Tuesday, August 5, 2008

PS 29-138: Making it easy and intuitive to do informative multivariate analyses with too many species

M. Henry H. Stevens, Miami University

Background/Question/Methods

Scientists in many disciplines including ecology are generating massive amounts of data regarding a relatively small number of samples, but we have great difficulty making sense of it all. Here I describe a statistical method that extracts information about such data by partitioning the multivariate variation among samples and applying hypothesis tests. In the community ecology context, it can partition variation in species composition, and relate experimental treatments or descriptive predictors to this variation.
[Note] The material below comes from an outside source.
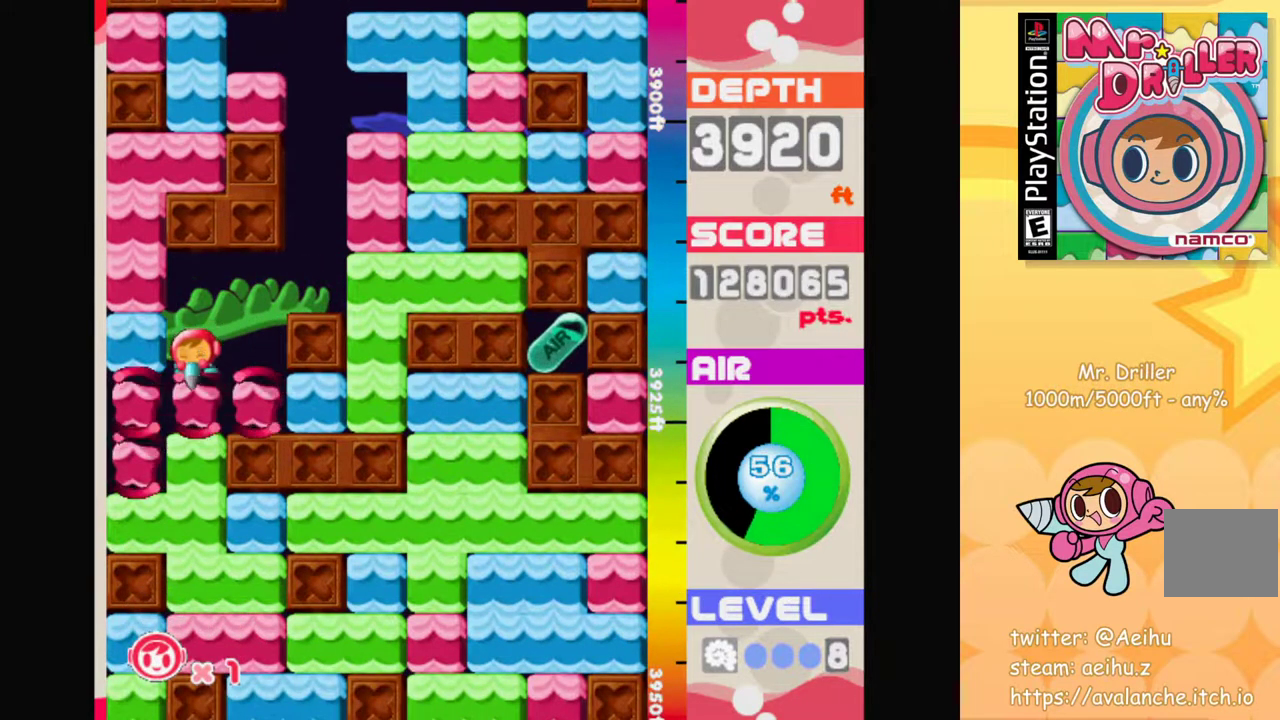
{"buttons": [], "left_stick": "center", "events": [[17, "CROSS", "up"], [150, "CROSS", "down"], [250, "CROSS", "up"], [300, "CROSS", "down"], [400, "CROSS", "up"], [483, "left_stick", "center"]]}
This relatively new method goes by various names including nonparametric multivariate analysis of variance, distance-based redundancy analysis, and multiple regression analysis on distance matrices. It is most easily understood as multivariate analysis of variance (MANOVA), but where the sums of squares is estimated by a little known technique, using the n × n outer product matrix YY′. This alternate method has long been known, but has not often been utilized.

Results/Conclusions

The use of this method now allows the use of any metric or semimetric measure dissimilarity or distance between samples. This method therefore allows a partitioning of variance using distance measures that more faithfully describe relevant differences among samples than do Euclidean distances, which are implicit in the classical method. Permutation tests, based on F-tests, provide powerful and robust estimators of frequentist test criteria (i.e. P-values). I also describe methods that can identify which response variables are most important in generating the patterns originally seen in the full response matrix. In short, this method allows investigators to quickly assess the relative importance of categorical and continuous predictors of multivariate response data, in the same conceptual framework as a simple ANOVA.